DATA TO PROCESS:

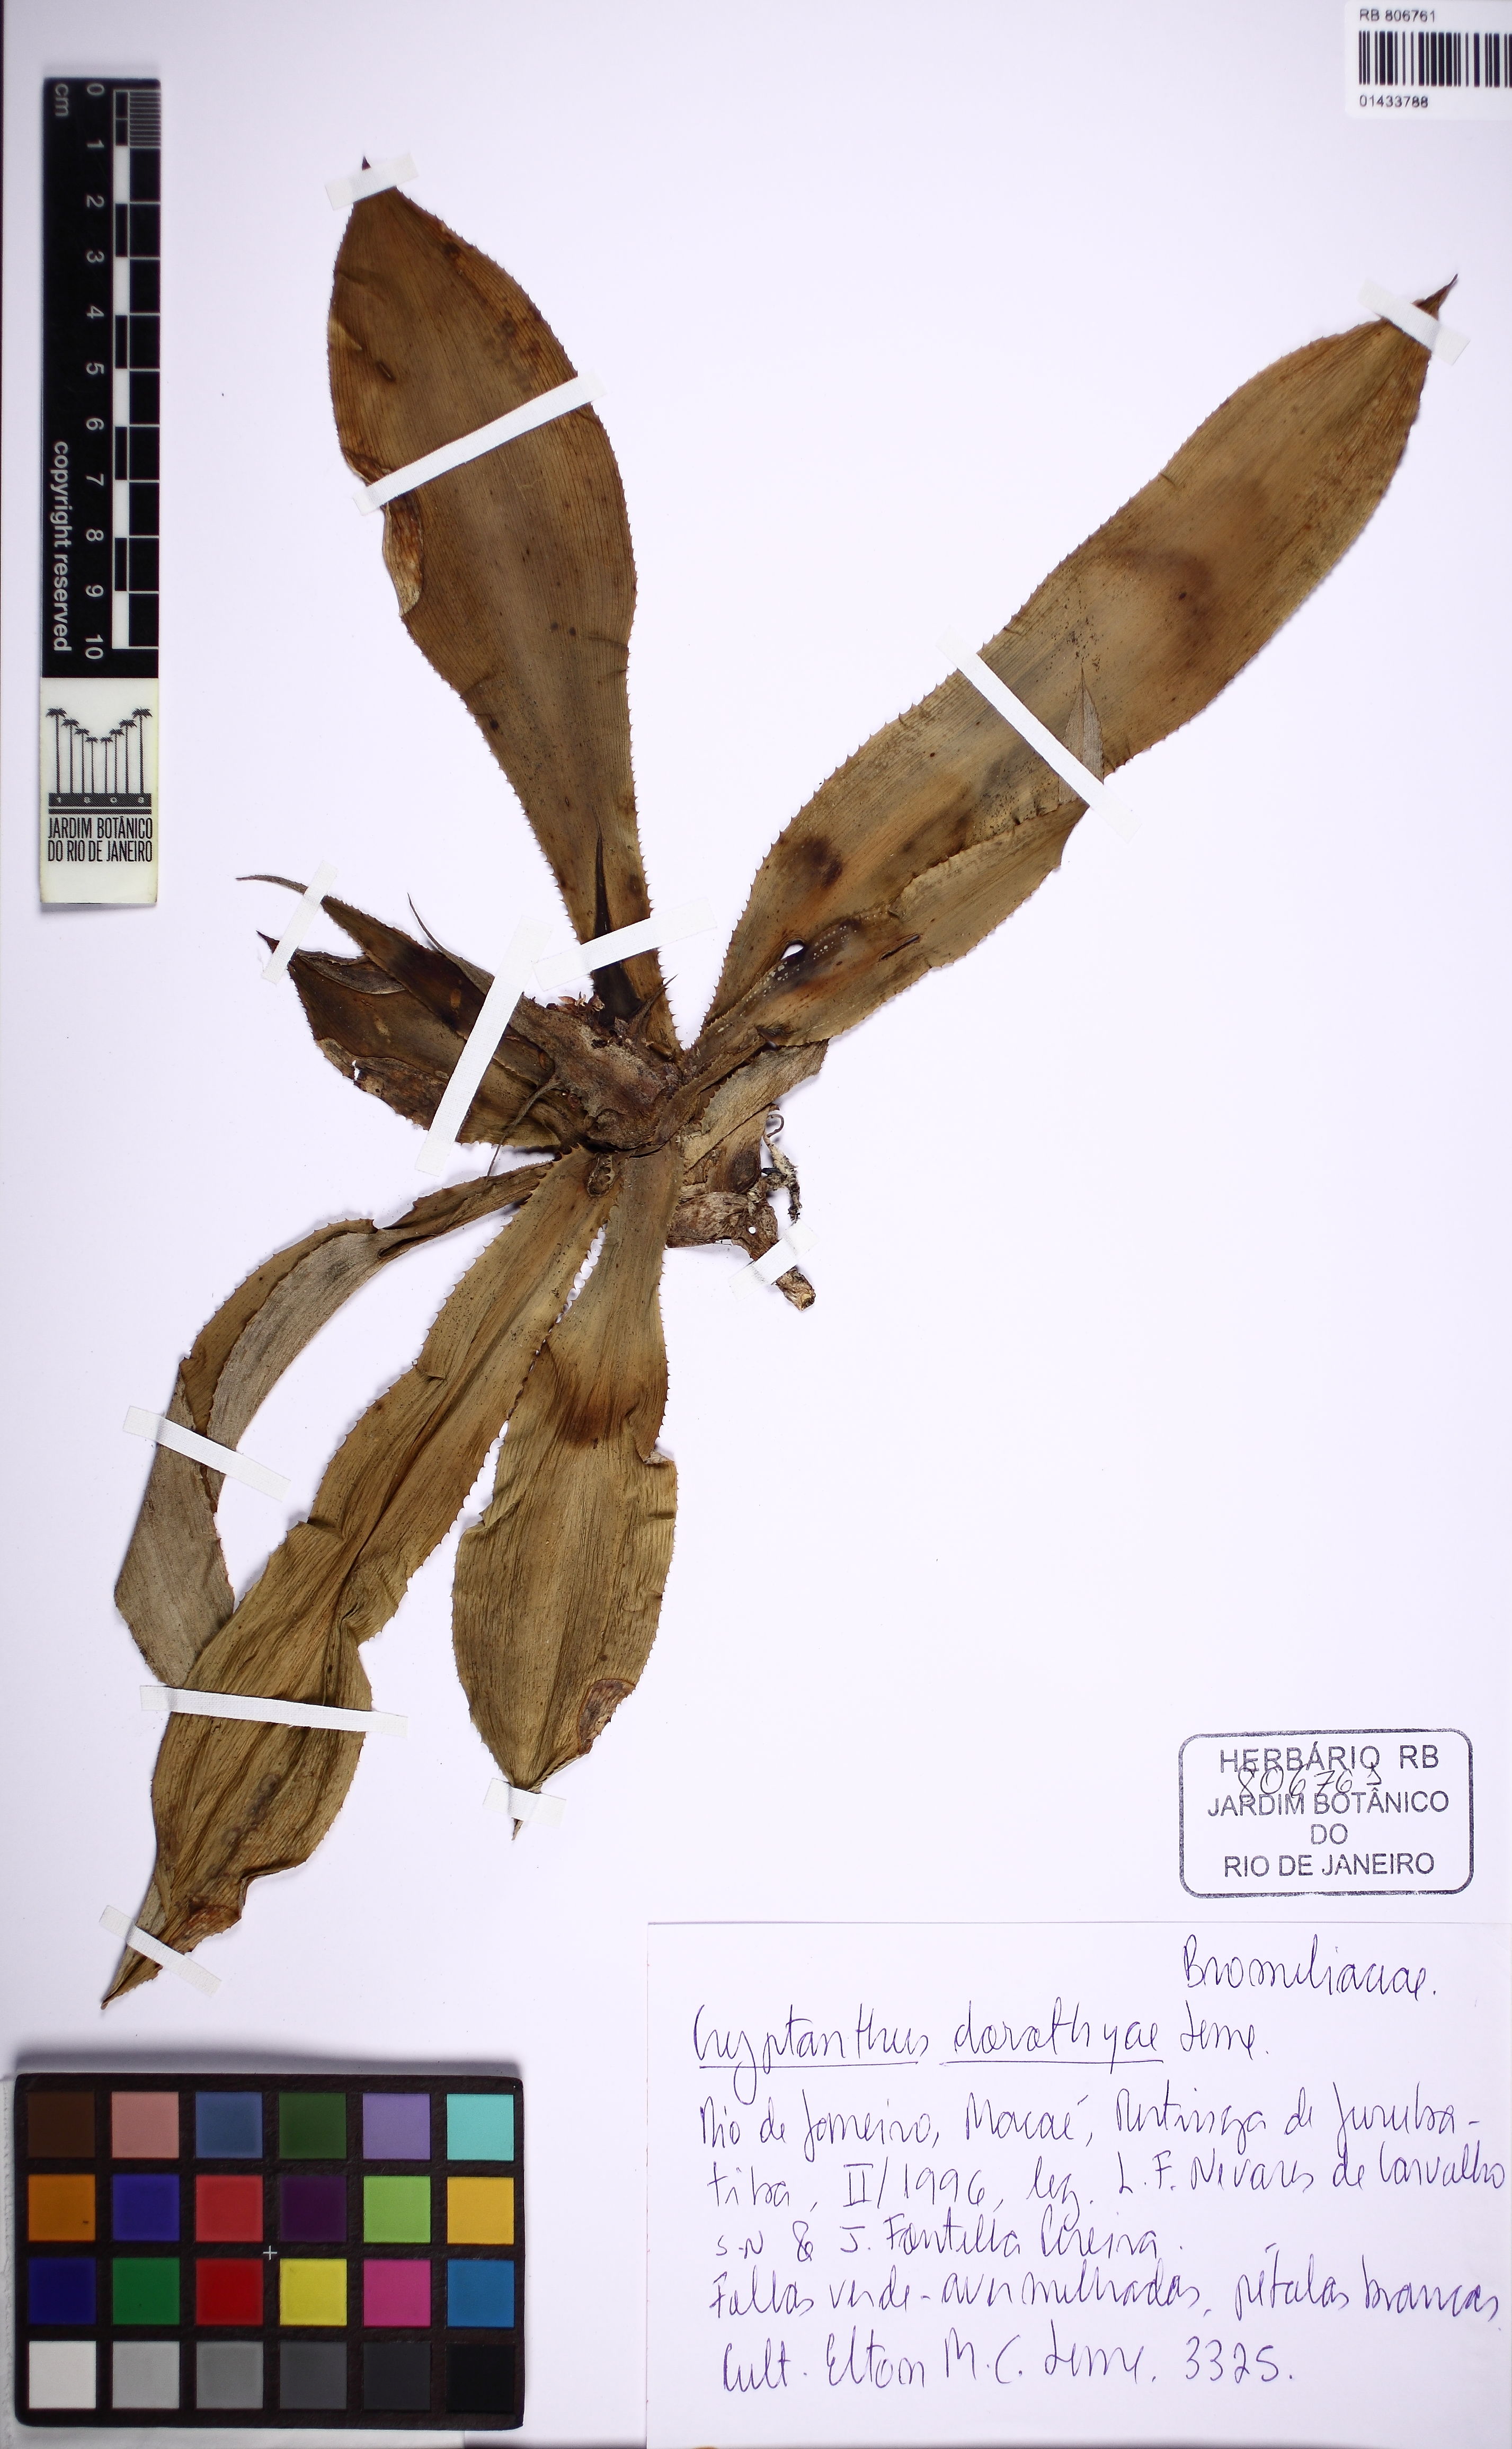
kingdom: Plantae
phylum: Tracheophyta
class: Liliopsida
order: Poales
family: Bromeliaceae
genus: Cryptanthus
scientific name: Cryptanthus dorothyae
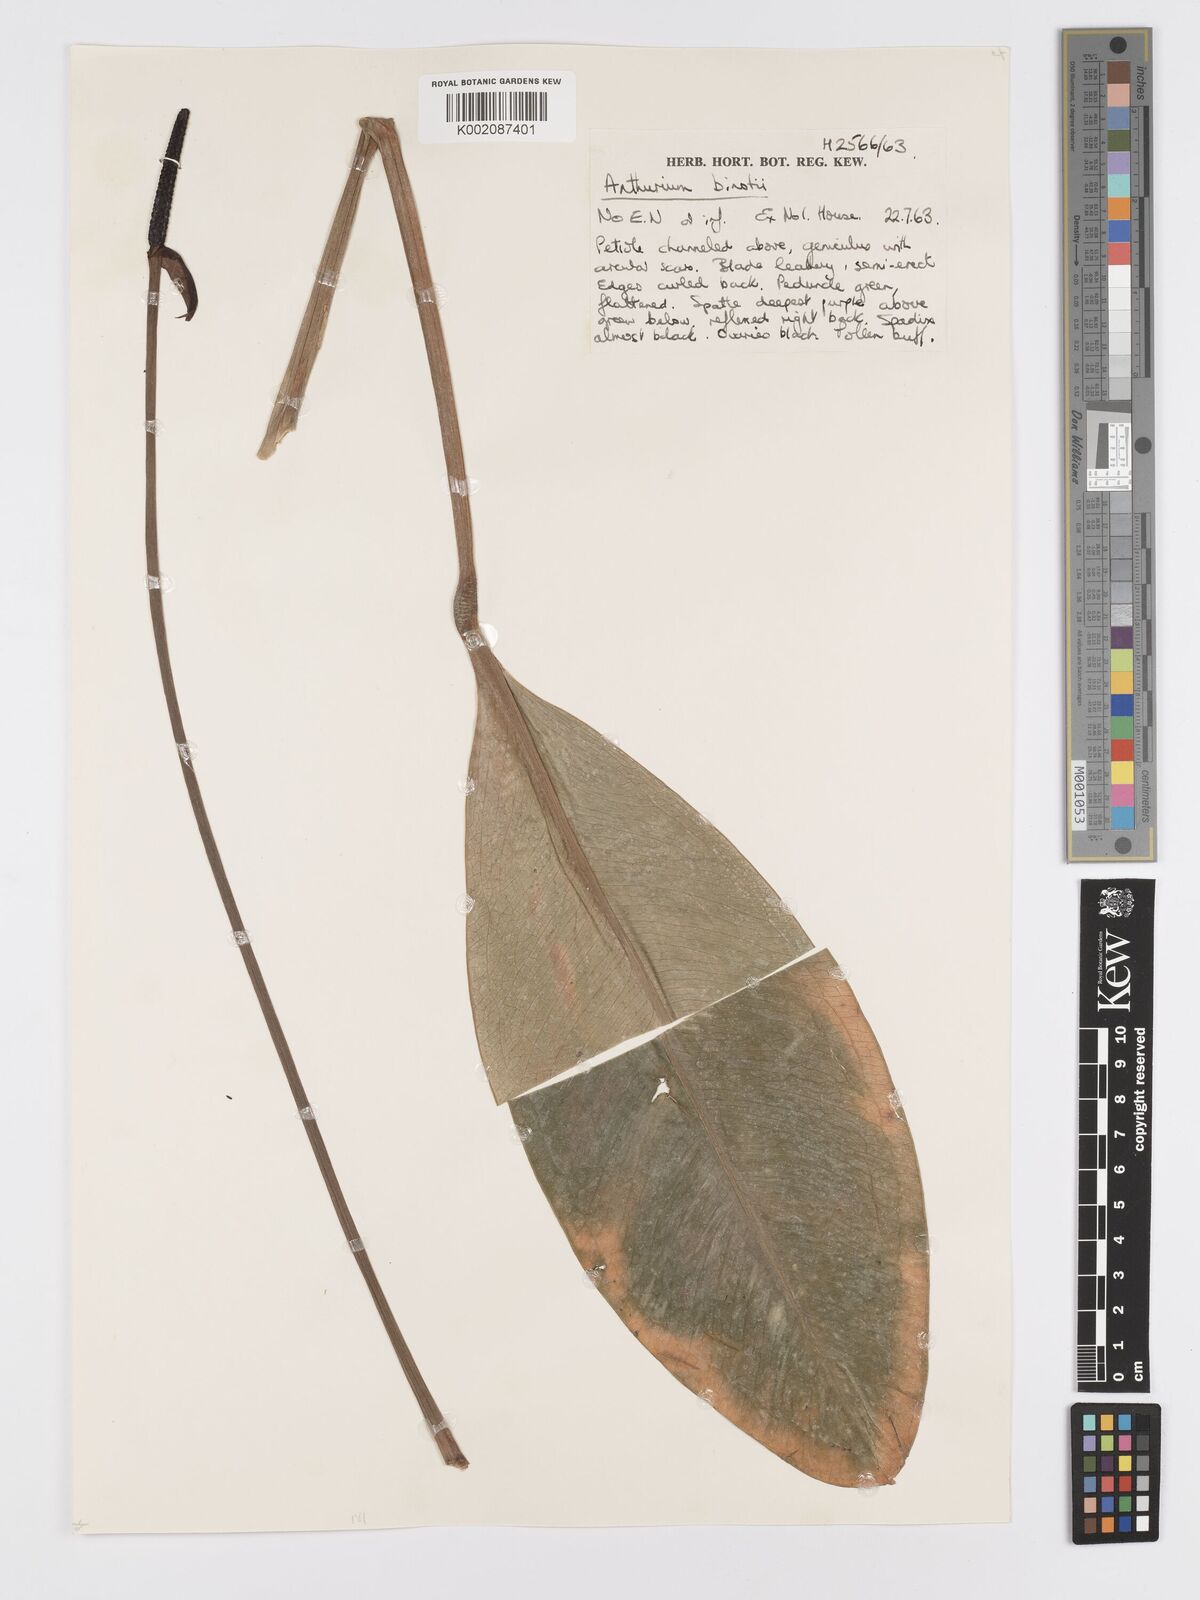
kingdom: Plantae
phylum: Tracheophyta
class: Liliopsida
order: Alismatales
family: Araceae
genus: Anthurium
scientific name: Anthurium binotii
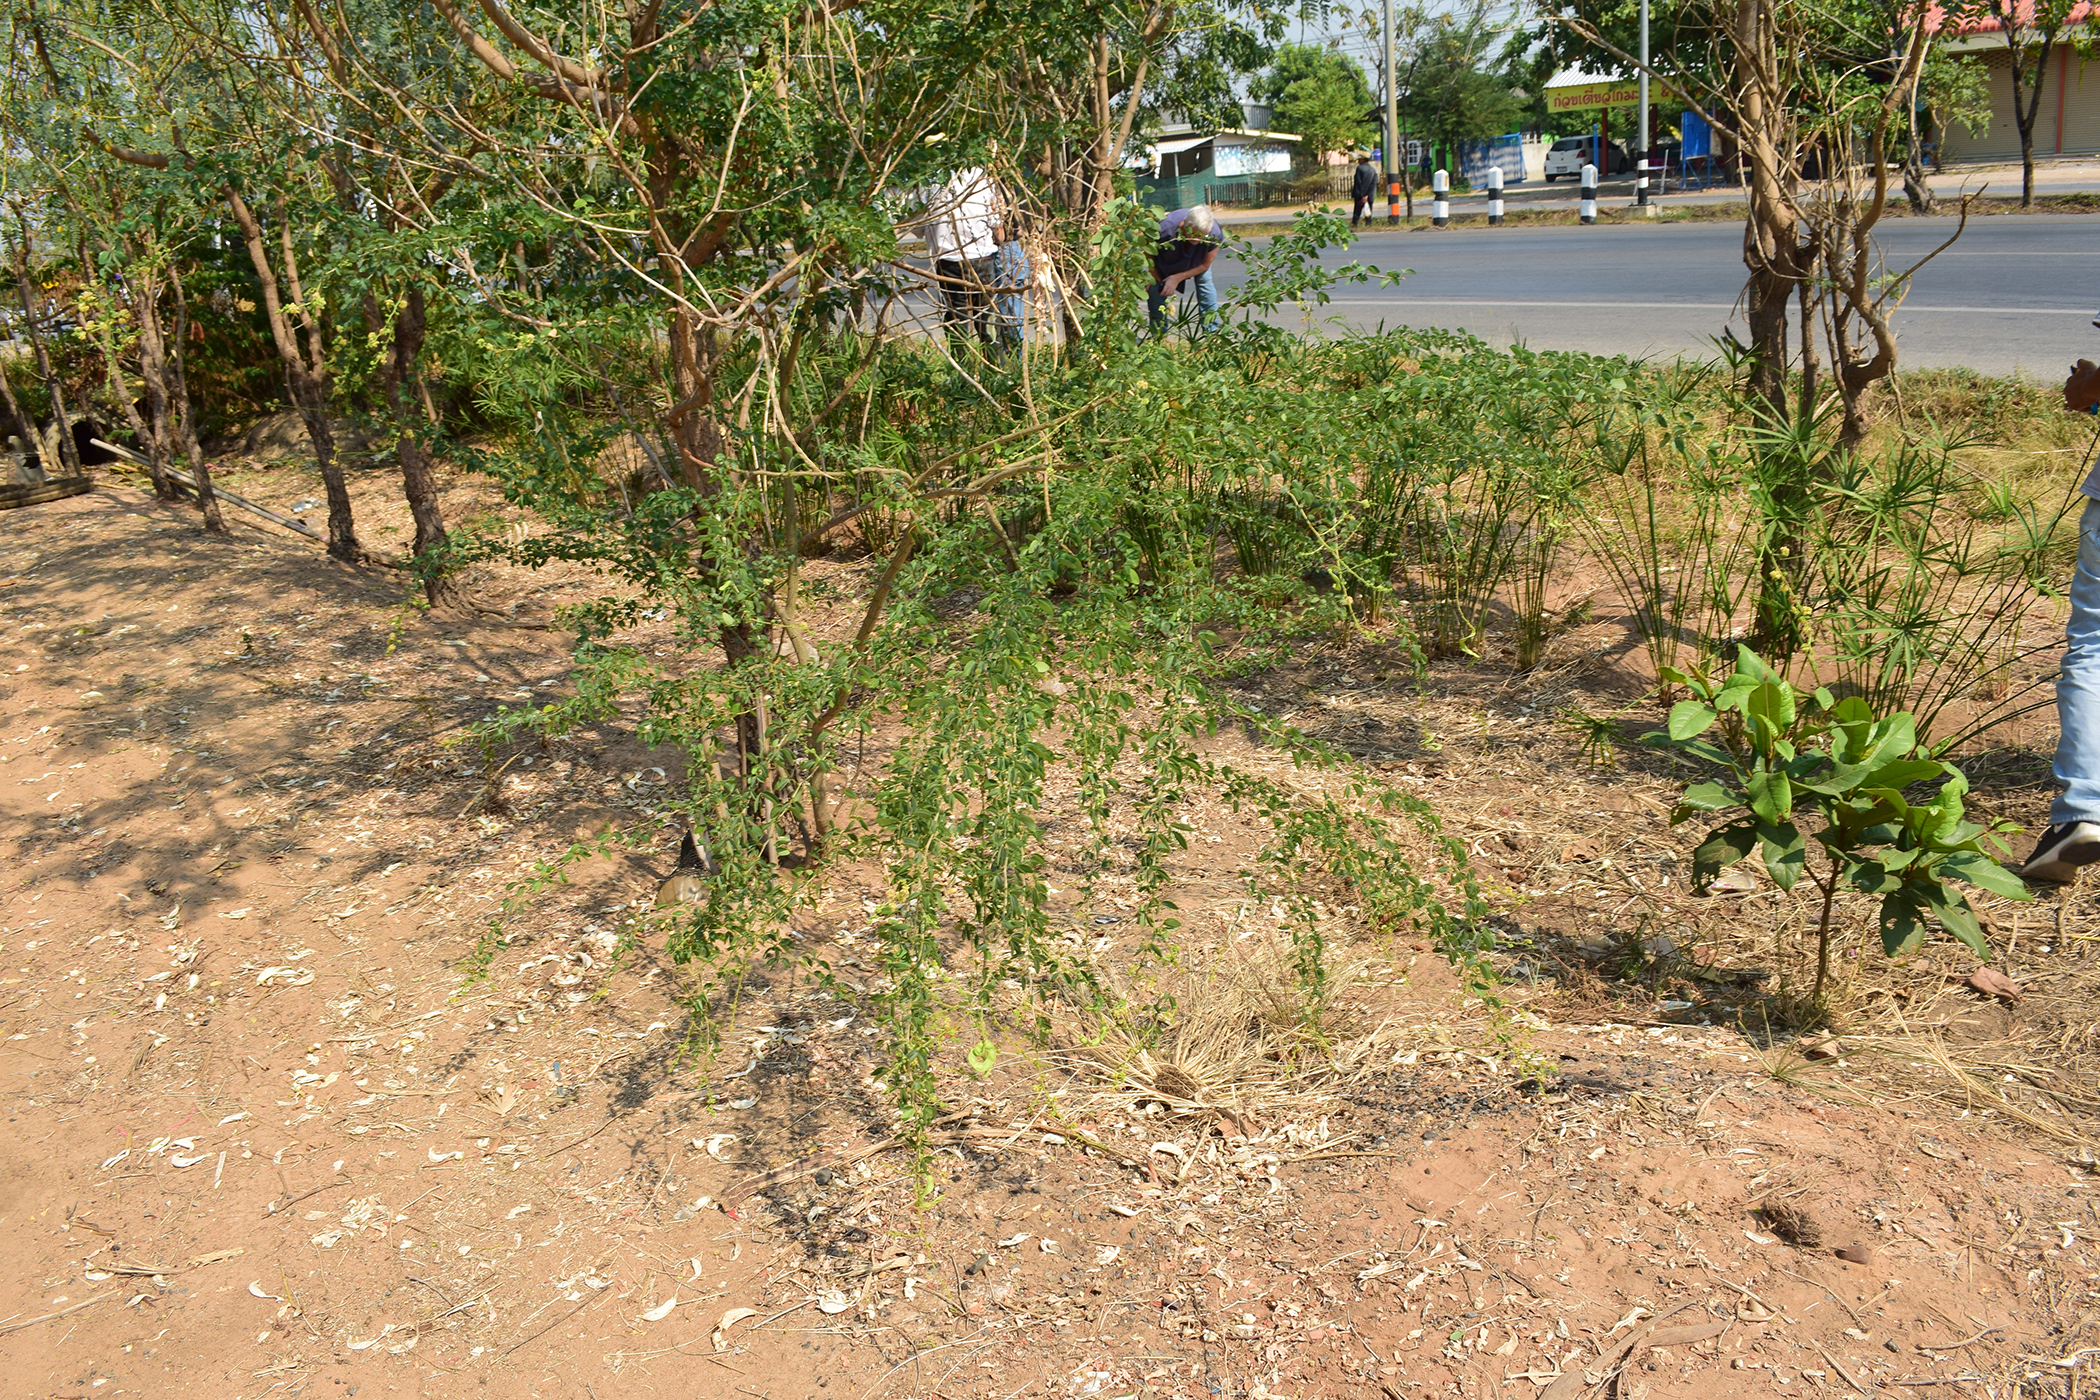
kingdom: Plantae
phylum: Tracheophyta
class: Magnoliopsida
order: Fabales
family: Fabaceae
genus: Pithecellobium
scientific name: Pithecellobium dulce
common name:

WORK TO BE COMPLETED: Repeat every line of the data above word for word, leaving out the pictures.

CORRECT ANSWER:
kingdom: Plantae
phylum: Tracheophyta
class: Liliopsida
order: Poales
family: Bromeliaceae
genus: Cryptanthus
scientific name: Cryptanthus dorothyae
kingdom: Plantae
phylum: Tracheophyta
class: Liliopsida
order: Alismatales
family: Araceae
genus: Anthurium
scientific name: Anthurium binotii
kingdom: Plantae
phylum: Tracheophyta
class: Magnoliopsida
order: Fabales
family: Fabaceae
genus: Pithecellobium
scientific name: Pithecellobium dulce
common name:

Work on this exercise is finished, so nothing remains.